The election of the chief executive, duke, earl, rex, king, president, governor, or whatever name we gave him, is the same in principle all the Aryan world over. It has always made hot blood, and fighting ensued as must happen in races of warriors. The elections are occasionally bloody yet, even if we do have the Australian ballot system to protect the weaklings too feeble to voice then choice openly, as their ancestors did. But the elections of old were so very bloody that they were put off as long as possible by electing the man for life. It was always the "man on horseback," one of great executive ability; that is, the man who could instantly organize and lead them forth to battle against intruders or to seek more room in their territorial expansion movements. The war lord became king. When the king died, the strife of candidates was really civil war, and to prevent it, they finally selected the successor beforehand, had him confirmed by law, and the State seal put on the transaction. He was then next in line, a vice-president.

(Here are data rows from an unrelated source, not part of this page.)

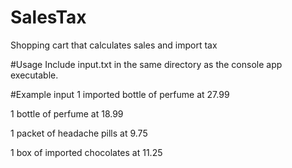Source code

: # SalesTax
Shopping cart that calculates sales and import tax

#Usage
Include input.txt in the same directory as the console app executable.

#Example input
1 imported bottle of perfume at 27.99

1 bottle of perfume at 18.99

1 packet of headache pills at 9.75

1 box of imported chocolates at 11.25


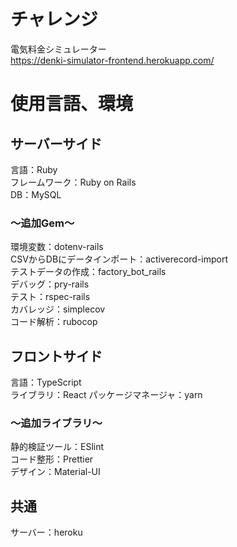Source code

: # チャレンジ
電気料金シミュレーター  
https://denki-simulator-frontend.herokuapp.com/

# 使用言語、環境
## サーバーサイド
言語：Ruby  
フレームワーク：Ruby on Rails  
DB：MySQL  

### 〜追加Gem〜
環境変数：dotenv-rails  
CSVからDBにデータインポート：activerecord-import  
テストデータの作成：factory_bot_rails  
デバッグ：pry-rails  
テスト：rspec-rails  
カバレッジ：simplecov  
コード解析：rubocop

## フロントサイド
言語：TypeScript  
ライブラリ：React
パッケージマネージャ：yarn

### 〜追加ライブラリ〜
静的検証ツール：ESlint  
コード整形：Prettier  
デザイン：Material-UI  

## 共通
サーバー：heroku
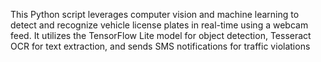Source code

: This Python script leverages computer vision and machine learning to detect and recognize vehicle license plates in real-time using a webcam feed. It utilizes the TensorFlow Lite model for object detection, Tesseract OCR for text extraction, and sends SMS notifications for traffic violations

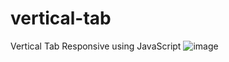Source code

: # vertical-tab
Vertical Tab Responsive using JavaScript
![image](https://github.com/Jerysha/vertical-tab/assets/83254656/9eaa6072-0551-4292-9442-fde6728f7dcb)

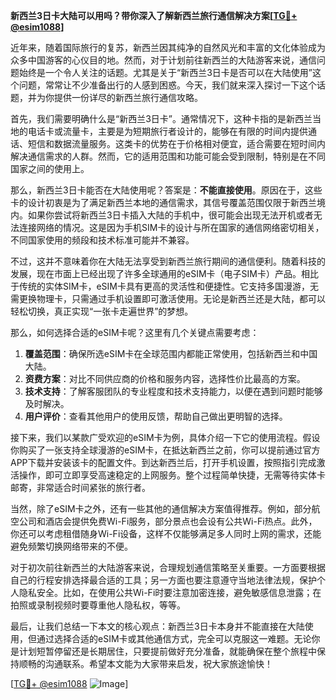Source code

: **新西兰3日卡大陆可以用吗？带你深入了解新西兰旅行通信解决方案[[TG💪+ @esim1088](https://t.me/s/esim1088)]**

近年来，随着国际旅行的复苏，新西兰因其纯净的自然风光和丰富的文化体验成为众多中国游客的心仪目的地。然而，对于计划前往新西兰的大陆游客来说，通信问题始终是一个令人关注的话题。尤其是关于“新西兰3日卡是否可以在大陆使用”这个问题，常常让不少准备出行的人感到困惑。今天，我们就来深入探讨一下这个话题，并为你提供一份详尽的新西兰旅行通信攻略。

首先，我们需要明确什么是“新西兰3日卡”。通常情况下，这种卡指的是新西兰当地的电话卡或流量卡，主要是为短期旅行者设计的，能够在有限的时间内提供通话、短信和数据流量服务。这类卡的优势在于价格相对便宜，适合需要在短时间内解决通信需求的人群。然而，它的适用范围和功能可能会受到限制，特别是在不同国家之间的使用上。

那么，新西兰3日卡能否在大陆使用呢？答案是：**不能直接使用**。原因在于，这些卡的设计初衷是为了满足新西兰本地的通信需求，其信号覆盖范围仅限于新西兰境内。如果你尝试将新西兰3日卡插入大陆的手机中，很可能会出现无法开机或者无法连接网络的情况。这是因为手机SIM卡的设计与所在国家的通信网络密切相关，不同国家使用的频段和技术标准可能并不兼容。

不过，这并不意味着你在大陆无法享受到新西兰旅行期间的通信便利。随着科技的发展，现在市面上已经出现了许多全球通用的eSIM卡（电子SIM卡）产品。相比于传统的实体SIM卡，eSIM卡具有更高的灵活性和便捷性。它支持多国漫游，无需更换物理卡，只需通过手机设置即可激活使用。无论是新西兰还是大陆，都可以轻松切换，真正实现“一张卡走遍世界”的梦想。

那么，如何选择合适的eSIM卡呢？这里有几个关键点需要考虑：

1. **覆盖范围**：确保所选eSIM卡在全球范围内都能正常使用，包括新西兰和中国大陆。
2. **资费方案**：对比不同供应商的价格和服务内容，选择性价比最高的方案。
3. **技术支持**：了解客服团队的专业程度和技术支持能力，以便在遇到问题时能够及时解决。
4. **用户评价**：查看其他用户的使用反馈，帮助自己做出更明智的选择。

接下来，我们以某款广受欢迎的eSIM卡为例，具体介绍一下它的使用流程。假设你购买了一张支持全球漫游的eSIM卡，在抵达新西兰之前，你可以提前通过官方APP下载并安装该卡的配置文件。到达新西兰后，打开手机设置，按照指引完成激活操作，即可立即享受高速稳定的上网服务。整个过程简单快捷，无需等待实体卡邮寄，非常适合时间紧张的旅行者。

当然，除了eSIM卡之外，还有一些其他的通信解决方案值得推荐。例如，部分航空公司和酒店会提供免费Wi-Fi服务，部分景点也会设有公共Wi-Fi热点。此外，你还可以考虑租借随身Wi-Fi设备，这样不仅能够满足多人同时上网的需求，还能避免频繁切换网络带来的不便。

对于初次前往新西兰的大陆游客来说，合理规划通信策略至关重要。一方面要根据自己的行程安排选择最合适的工具；另一方面也要注意遵守当地法律法规，保护个人隐私安全。比如，在使用公共Wi-Fi时要注意加密连接，避免敏感信息泄露；在拍照或录制视频时要尊重他人隐私权，等等。

最后，让我们总结一下本文的核心观点：新西兰3日卡本身并不能直接在大陆使用，但通过选择合适的eSIM卡或其他通信方式，完全可以克服这一难题。无论你是计划短暂停留还是长期居住，只要提前做好充分准备，就能确保在整个旅程中保持顺畅的沟通联系。希望本文能为大家带来启发，祝大家旅途愉快！

[[TG💪+ @esim1088](https://t.me/s/esim1088) ![Image](https://i.postimg.cc/4NQfJmqS/Snipaste-2025-05-13-00-14-12.png)]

Finally, people saw the law of heredity, and it was acknowledged that the king's son was more likely to be a good leader and executive than any other man, and he was selected, and thus we secured hereditary executives, who could be trained from infancy in the duties of executing laws which the people made. In order to be sure that sons should be of proper material, the people insisted that their kings should marry into the proper stock, and hence arose that inviolable law that royal marriages to be legal must be of royal blood, a law which has been such an enigma, but which we now see was a result of natural law. Selection has been operative all the time, and we have specialists in executive work, the sole survivors of long lines of able, successful ancestors, royal personages wholly unable to make a living in any other way, who sink into abject poverty if deprived of their pensions, and who must be supported by the people or they would die. The grants made by parliaments for royalty are not money wasted - not at all! It is money saved, and less expensive than our way of spending millions every four years for election purposes - infinitely less expensive than the blood spent in ancient elections. Thus, the people have actually bred up a species or race of executives by artificial selection, just as ant colonies breed their types of soldiers and workers. The new kings as well as the old must swear "to govern in accordance with the old ways." But in order to survive, the executive in England must not interfere with the law-making representatives, and the only survivors by natural selection are those who will keep hands off. Consequently, in this respect, Great Britain is much more democratic than we are, for we have arranged our Constitution so that the Chief Executive has much weight in law-making.